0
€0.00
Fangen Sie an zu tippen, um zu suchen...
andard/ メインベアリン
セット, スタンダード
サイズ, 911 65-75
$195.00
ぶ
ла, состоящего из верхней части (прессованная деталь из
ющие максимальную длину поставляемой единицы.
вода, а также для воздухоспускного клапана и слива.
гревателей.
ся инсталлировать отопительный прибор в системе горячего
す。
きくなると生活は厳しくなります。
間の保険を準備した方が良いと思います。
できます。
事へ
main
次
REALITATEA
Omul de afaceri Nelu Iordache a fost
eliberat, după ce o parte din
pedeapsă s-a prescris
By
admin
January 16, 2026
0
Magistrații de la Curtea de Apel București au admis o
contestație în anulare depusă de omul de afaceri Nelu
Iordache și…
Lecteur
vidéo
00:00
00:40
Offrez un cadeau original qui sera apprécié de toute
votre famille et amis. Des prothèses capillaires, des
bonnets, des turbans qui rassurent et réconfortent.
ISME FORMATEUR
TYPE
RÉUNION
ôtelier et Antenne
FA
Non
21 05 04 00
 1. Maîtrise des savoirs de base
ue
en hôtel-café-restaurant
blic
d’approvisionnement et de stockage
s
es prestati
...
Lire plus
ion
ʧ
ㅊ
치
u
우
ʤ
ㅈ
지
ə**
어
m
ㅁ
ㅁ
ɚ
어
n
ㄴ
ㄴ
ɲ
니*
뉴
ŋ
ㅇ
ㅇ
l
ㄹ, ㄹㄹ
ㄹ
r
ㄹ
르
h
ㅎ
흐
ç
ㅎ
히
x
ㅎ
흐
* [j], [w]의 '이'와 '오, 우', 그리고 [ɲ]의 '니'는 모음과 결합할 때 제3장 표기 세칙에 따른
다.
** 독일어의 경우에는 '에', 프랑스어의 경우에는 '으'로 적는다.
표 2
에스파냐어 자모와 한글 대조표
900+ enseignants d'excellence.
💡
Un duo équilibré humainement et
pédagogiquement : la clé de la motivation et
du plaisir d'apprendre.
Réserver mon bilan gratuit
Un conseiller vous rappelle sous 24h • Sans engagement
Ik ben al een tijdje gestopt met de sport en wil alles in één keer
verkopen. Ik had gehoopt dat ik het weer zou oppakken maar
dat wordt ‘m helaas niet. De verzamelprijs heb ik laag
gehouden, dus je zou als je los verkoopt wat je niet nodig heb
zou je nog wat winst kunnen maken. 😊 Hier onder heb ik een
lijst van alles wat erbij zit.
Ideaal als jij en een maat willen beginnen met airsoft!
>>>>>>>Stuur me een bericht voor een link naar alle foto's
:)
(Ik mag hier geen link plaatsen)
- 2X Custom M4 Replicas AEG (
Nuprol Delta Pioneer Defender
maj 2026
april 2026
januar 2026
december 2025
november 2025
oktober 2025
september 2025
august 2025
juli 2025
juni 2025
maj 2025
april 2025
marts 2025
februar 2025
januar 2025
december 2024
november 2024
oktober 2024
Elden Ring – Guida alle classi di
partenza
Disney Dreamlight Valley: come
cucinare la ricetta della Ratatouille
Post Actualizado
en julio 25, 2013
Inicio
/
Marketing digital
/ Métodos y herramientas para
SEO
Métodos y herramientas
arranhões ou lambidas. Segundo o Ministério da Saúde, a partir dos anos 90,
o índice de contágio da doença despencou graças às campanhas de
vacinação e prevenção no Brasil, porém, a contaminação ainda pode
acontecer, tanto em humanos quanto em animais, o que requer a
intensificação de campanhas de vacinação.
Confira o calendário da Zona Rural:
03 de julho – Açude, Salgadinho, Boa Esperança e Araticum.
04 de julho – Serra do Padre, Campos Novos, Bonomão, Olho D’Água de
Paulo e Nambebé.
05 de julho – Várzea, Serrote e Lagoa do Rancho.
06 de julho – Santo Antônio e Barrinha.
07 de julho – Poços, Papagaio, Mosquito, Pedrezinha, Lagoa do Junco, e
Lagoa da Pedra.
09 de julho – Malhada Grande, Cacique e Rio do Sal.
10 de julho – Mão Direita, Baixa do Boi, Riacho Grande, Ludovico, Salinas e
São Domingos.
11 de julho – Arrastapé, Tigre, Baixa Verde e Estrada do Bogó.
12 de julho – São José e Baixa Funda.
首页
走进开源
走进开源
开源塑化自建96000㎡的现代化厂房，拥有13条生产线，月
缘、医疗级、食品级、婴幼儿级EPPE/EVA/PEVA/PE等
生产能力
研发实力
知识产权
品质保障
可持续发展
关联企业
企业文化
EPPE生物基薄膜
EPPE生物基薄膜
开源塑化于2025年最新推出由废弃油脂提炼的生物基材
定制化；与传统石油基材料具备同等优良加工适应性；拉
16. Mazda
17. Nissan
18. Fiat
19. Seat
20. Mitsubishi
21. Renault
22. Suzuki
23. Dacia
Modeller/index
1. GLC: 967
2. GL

******

WHAT YOU WILL DO. Quote the listing word for word, starting at its first line and ending at the line that contains "間の保険を準備した方が良いと思います。", with that line included.

RESPONSE BELOW.
0
€0.00
Fangen Sie an zu tippen, um zu suchen...
andard/ メインベアリン
セット, スタンダード
サイズ, 911 65-75
$195.00
ぶ
ла, состоящего из верхней части (прессованная деталь из
ющие максимальную длину поставляемой единицы.
вода, а также для воздухоспускного клапана и слива.
гревателей.
ся инсталлировать отопительный прибор в системе горячего
す。
きくなると生活は厳しくなります。
間の保険を準備した方が良いと思います。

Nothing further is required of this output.